I’m back from holiday now. I’m writing this before all the other work that running a University’ Department (well, Division) takes over from trying to think about what really matters. In reality, I’d like to spend a month re-reading Zalamea, and following up more of the references. Then talking to the other authors of the the INBIOSA white paper, and trying to integrate these ideas into it (one month seems rather conservative here). But rather than simply writing it in my notebook, I’m putting it on my blog, so I can try to discuss it openly.

Time and perceptual time

July 21, 2012

I’ve spent a lot of time (!) thinking about time in the last few weeks. Not that I’m serving time At Her Majesty’s Pleasure, as they say or anything like that, but on the nature of time, or rather on the nature of the neural construction of perceptual time. I even went as far as submitting a paper to the Artificial General Intelligence forthcoming at the end of the year in Oxford UK, about it. It’s one aspect of perception, and one that’s largely ignored.

To put it simply, perceptual time is related to physical time, but is different from it. In a similar way, perceptual reality is related to physical reality, but again, is different from it. The nature of these differences leads one initially into perceptual Psychology, but eventually into the murky realms of 1st person science, otherwise the realm of philosophy or perhaps theology. And that’s where it becomes tricky. But it’s still important, particularly for any system that would like to call itself sentient, or even (artificially) intelligent – hence the submission to AGI2012.

Yet there’s a huge set of possibilities there. Why the particular nature of human time perception? Earlier work suggests at least two levels of human perpetual time, one at about 40 to 50 ms, which might be thought of as an instant, and one at about 3 seconds, which one might think of as the “present instant” (discussed further in the paper). Is it different for other animals?

Is it the same for all humans? Might there be other entities out there with different views of time? our perhaps we already interact with other living entities with different view of time, like insects, or Gaia?

And if we met alien life systems would we even recognise them as such if their view of time was very different fom ours? Indeed, one might consider whole cultures and their view of the cultural present, which takes one into quite different areas of philosophy, and perhaps provides a novel perspective on the effects of the movement from oral additions, to written cultures, to the spread of mass literacy, to digital cultures and the spread of the immediate availability of huge volumes of cultural context. Perhaps for another day, perhaps for discussion with AKL!

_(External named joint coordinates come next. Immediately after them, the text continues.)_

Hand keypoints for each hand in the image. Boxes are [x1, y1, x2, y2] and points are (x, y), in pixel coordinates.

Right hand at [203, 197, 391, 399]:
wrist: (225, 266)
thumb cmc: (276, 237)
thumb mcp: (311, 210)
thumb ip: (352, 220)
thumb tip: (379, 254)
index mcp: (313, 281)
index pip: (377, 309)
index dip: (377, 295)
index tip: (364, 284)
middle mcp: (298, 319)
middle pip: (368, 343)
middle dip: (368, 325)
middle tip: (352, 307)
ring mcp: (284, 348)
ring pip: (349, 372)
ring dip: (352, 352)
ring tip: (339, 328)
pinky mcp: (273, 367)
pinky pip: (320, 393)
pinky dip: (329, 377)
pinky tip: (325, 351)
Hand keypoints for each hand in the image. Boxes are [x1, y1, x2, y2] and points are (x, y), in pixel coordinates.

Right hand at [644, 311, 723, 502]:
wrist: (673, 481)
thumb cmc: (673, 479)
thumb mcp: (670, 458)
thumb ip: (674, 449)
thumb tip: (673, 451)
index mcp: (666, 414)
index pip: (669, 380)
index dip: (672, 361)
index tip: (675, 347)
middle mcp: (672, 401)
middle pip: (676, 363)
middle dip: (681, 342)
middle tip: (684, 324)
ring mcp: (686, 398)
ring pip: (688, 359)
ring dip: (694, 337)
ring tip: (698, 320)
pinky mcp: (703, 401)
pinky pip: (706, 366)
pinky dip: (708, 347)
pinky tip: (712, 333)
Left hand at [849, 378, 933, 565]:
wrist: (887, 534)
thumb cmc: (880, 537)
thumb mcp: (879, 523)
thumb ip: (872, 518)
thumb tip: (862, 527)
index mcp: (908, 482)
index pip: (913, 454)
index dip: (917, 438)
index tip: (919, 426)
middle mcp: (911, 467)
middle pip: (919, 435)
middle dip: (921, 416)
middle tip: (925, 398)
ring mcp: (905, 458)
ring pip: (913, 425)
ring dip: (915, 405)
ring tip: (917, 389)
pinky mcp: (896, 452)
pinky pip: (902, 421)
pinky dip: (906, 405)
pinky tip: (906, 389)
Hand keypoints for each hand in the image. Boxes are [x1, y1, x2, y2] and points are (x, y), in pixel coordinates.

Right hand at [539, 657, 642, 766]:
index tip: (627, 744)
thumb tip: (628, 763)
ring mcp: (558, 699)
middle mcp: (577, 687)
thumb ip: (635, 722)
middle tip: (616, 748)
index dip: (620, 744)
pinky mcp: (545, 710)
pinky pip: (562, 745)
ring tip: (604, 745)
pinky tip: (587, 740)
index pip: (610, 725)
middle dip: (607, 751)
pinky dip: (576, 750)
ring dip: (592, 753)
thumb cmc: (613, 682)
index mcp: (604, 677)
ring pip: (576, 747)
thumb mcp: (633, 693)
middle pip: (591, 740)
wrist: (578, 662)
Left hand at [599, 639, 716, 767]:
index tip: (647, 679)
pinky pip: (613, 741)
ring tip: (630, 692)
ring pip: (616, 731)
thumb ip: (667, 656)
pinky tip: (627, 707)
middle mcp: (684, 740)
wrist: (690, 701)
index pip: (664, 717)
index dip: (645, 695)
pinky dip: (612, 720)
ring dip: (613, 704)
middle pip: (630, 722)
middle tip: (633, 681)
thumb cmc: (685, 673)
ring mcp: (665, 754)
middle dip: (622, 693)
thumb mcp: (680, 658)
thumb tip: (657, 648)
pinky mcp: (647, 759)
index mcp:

Another issue is whether we would even recognise living entities elsewhere in the universe if their perceptual was sufficiently ddifferent from ours. But that’s matter perhaps for a story. Yet, particularly after finishing Mieville’s Embassytown, I was left wondering if the way forward for this line of reasoning was perhaps to try to write it as a story, rather than as a scientific paper: the ideas are not really suitable for a presentation with results and graphs, nor yet for a mathematical equational approach!